Milletvekili Zuhal Demir: Türkiye Belçika`nın İç İşlerine Karışamaz.
Türk medyasına yansıyan bilgilere göre Milletvekili ve N-VA partisinin üyesi olan Demir, Türk konsolosluğunun, Türk çocukların sadece Türk kökenli ailelere verilmesi yönündeki talebine yönelik eleştirilerde bulundu. Türkiye`nin Türk çocukların Hıristiyan ya da eşcinsel çiftler tarafından evlat edilmesini istemediğini belirten Demir, çocuğun çıkarlarının ön planda tutulması gerektiğini ve Türkiye`nin Belçika`nın iç işlerine karışmaması gerektiğini söyledi.
Zuhal Demir, "Bu çocuklar yaşadıkları ülkenin gelenekleriyle hiçbir bağları olmadan nasıl sağlıklı birer birey olarak yetişebilirler? Türkiye`nin talebi, onların ülkeye uyumunu olumsuz yönde etkileyecektir" dedi. Demir, Türkiye`nin bu yaklaşımıyla ayrımcı bir politika uyguladığını da savundu.
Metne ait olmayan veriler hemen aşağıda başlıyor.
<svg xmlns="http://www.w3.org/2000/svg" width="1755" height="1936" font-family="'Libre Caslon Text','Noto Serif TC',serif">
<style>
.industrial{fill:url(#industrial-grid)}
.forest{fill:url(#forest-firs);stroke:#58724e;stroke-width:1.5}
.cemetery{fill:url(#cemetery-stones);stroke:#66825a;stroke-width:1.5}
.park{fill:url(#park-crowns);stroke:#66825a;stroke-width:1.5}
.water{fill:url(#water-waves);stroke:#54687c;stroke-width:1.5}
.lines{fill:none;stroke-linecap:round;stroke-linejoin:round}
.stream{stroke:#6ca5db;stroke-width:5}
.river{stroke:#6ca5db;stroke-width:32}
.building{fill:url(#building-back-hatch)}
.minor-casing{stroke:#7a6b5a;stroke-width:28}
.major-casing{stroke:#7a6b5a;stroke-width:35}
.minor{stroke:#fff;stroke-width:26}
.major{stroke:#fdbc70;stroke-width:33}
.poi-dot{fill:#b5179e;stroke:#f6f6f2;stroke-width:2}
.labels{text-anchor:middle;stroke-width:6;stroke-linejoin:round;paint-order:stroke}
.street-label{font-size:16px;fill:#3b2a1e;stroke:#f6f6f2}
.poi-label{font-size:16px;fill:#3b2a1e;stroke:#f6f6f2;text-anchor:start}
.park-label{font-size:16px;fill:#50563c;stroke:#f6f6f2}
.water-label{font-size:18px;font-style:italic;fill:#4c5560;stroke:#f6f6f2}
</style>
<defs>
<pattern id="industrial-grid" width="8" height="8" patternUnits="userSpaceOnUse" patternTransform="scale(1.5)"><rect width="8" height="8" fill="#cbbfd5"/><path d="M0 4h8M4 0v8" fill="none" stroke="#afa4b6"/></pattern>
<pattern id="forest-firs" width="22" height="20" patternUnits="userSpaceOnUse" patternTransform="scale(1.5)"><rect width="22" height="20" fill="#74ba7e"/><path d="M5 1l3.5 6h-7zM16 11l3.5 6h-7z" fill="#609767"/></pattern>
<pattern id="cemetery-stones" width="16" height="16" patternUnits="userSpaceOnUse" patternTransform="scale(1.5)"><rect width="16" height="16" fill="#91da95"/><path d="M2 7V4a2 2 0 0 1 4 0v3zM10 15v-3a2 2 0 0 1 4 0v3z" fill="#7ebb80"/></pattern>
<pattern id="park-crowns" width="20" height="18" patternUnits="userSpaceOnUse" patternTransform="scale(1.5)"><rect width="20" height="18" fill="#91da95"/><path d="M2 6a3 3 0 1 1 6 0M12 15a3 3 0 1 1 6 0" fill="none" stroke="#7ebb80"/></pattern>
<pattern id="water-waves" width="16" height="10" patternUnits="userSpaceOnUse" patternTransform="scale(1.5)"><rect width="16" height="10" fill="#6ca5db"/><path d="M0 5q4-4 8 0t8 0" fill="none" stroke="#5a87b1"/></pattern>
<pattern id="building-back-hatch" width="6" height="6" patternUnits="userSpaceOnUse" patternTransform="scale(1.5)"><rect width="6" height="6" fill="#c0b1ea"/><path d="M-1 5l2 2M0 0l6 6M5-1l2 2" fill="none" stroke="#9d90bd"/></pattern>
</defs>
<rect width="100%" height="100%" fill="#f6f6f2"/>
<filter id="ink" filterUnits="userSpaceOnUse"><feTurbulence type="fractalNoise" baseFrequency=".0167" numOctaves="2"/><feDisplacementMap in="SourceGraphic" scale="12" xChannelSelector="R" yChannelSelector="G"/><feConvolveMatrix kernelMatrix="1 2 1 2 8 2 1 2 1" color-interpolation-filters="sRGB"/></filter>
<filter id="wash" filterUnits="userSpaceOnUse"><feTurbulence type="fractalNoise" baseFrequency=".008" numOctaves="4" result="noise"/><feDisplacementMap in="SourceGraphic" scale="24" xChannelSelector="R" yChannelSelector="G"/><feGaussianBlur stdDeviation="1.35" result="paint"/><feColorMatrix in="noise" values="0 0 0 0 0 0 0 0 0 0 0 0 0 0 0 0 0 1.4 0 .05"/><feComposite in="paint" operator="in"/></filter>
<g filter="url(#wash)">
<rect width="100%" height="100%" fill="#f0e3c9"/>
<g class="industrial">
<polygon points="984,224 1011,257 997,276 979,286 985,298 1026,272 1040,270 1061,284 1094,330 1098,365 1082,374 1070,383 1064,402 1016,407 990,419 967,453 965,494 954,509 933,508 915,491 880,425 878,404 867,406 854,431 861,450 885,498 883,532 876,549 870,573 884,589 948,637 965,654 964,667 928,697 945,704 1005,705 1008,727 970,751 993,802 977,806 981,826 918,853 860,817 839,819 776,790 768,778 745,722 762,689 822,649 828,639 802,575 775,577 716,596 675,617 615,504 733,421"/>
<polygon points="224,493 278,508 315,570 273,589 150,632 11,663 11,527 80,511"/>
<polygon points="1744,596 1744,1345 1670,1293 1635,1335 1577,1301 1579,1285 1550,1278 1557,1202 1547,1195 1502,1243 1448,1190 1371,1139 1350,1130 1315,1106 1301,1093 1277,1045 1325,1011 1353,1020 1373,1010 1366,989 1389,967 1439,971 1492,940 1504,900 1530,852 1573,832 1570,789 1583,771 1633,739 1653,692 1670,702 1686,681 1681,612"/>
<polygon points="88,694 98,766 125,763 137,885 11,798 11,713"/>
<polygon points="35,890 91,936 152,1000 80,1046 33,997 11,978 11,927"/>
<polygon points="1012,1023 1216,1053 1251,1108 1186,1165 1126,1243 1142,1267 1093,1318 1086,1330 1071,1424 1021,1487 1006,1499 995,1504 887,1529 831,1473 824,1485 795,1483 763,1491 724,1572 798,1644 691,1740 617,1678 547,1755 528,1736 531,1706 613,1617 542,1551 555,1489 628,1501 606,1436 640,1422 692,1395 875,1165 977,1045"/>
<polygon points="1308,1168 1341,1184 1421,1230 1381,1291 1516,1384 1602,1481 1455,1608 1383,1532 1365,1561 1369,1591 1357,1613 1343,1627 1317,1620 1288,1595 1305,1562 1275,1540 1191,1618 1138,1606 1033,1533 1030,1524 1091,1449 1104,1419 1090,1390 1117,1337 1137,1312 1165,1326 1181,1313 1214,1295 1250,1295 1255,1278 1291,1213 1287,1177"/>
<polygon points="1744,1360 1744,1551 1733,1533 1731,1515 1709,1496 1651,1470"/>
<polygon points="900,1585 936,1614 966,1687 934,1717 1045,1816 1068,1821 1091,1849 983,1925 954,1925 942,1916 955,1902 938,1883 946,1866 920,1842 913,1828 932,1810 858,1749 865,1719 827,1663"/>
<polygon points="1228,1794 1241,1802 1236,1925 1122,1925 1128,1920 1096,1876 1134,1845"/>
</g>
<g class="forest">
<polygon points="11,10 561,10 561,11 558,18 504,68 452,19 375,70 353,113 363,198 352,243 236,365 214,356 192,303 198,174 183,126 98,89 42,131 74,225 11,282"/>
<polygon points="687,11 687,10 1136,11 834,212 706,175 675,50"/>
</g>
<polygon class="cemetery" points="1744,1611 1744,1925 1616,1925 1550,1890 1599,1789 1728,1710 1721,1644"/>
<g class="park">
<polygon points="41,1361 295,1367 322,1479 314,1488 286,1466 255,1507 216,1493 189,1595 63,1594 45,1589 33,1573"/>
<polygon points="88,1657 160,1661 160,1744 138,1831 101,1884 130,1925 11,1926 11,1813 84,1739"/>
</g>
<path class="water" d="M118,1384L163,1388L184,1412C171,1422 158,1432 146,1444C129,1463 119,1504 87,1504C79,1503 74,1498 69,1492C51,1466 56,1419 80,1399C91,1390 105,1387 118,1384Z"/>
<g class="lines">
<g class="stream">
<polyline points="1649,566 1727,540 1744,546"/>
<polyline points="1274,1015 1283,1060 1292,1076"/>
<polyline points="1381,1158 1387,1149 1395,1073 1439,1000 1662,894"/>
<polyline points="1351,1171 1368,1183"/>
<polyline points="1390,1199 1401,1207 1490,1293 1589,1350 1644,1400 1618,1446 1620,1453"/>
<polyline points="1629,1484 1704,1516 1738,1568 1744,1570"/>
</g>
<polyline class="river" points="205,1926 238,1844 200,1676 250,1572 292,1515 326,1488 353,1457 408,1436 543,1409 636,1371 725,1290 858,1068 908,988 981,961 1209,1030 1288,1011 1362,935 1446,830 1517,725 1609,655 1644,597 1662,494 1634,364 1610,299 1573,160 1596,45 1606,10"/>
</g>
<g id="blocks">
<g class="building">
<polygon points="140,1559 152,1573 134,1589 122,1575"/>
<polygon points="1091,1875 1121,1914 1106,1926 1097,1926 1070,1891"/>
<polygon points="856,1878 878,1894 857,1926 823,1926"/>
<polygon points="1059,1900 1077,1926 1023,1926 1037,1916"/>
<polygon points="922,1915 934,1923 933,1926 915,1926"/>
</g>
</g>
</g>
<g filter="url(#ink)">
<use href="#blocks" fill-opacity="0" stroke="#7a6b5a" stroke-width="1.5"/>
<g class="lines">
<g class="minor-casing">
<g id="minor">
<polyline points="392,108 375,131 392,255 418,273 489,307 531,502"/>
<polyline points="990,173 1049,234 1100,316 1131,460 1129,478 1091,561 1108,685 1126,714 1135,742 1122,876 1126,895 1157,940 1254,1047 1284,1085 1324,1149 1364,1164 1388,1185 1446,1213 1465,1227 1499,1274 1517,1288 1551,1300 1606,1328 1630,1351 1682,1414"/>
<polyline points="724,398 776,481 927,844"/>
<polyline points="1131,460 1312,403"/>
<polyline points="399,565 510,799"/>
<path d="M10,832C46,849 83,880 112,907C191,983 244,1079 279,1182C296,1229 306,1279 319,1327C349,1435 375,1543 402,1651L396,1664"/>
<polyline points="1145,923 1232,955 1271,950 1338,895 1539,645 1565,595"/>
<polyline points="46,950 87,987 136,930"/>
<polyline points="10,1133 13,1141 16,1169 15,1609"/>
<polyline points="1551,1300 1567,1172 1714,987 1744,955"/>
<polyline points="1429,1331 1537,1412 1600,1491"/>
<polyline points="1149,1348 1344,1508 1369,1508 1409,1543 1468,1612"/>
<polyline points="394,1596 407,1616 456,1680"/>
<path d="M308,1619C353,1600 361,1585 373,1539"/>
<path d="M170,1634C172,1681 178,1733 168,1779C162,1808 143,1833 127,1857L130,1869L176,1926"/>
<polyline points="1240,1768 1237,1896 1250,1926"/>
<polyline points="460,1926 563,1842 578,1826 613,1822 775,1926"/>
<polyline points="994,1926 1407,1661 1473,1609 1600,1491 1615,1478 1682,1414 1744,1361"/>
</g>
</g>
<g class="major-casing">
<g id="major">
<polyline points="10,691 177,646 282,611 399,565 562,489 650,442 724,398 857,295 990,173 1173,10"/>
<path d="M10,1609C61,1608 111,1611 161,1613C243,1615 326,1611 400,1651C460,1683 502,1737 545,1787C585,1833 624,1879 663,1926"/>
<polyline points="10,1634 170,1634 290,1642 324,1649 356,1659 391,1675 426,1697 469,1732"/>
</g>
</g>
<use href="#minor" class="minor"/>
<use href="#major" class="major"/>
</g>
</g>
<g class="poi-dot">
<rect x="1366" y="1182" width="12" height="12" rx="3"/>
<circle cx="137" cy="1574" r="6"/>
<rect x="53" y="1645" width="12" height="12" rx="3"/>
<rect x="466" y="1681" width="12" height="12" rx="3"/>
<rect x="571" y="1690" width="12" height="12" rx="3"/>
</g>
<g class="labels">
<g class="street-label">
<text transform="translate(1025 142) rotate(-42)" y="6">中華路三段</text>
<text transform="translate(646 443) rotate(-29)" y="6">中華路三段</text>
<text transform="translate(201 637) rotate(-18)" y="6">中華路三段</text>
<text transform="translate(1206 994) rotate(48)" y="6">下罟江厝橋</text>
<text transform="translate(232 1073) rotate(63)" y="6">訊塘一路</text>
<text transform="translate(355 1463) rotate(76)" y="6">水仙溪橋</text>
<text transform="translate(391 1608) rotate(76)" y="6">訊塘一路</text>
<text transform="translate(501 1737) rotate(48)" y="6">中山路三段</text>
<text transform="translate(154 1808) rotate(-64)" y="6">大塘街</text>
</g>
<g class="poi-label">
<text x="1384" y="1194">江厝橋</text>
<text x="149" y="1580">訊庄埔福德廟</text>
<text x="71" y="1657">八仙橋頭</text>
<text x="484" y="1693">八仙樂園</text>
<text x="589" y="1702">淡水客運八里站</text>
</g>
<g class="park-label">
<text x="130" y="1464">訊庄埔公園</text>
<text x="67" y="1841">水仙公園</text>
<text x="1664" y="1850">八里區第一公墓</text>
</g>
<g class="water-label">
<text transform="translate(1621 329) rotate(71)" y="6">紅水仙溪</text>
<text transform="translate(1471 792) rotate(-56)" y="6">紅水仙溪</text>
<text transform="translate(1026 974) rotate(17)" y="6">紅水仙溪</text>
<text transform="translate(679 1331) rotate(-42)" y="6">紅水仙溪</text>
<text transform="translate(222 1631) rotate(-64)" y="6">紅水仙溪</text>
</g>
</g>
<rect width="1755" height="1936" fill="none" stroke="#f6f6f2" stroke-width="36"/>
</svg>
Milletvekili Zuhal Demir’in Belçika, Hollanda ve Almanya’da yaşayan Türk toplumunun hassasiyetlerini hiçe sayarak ortaya koyduğu bu yaklaşımı Türk toplumu tarafından hayretle karşılandı. Türk ve Müslüman olarak dünyaya gelen ve bir şekilde ailenin elinden alınan bir çocuğun ait olduğu toplumdan izole edilerek yetiştirilmesi, hatta norm ve değerler açısından Müslüman bir toplumun asla kabul edemeyeceği bir hayat tarzı biçimi ile bir çaresiz çocuğun yetiştirilmesini Zuhal Demir’in içine nasıl sindirdiği ise merak konusu.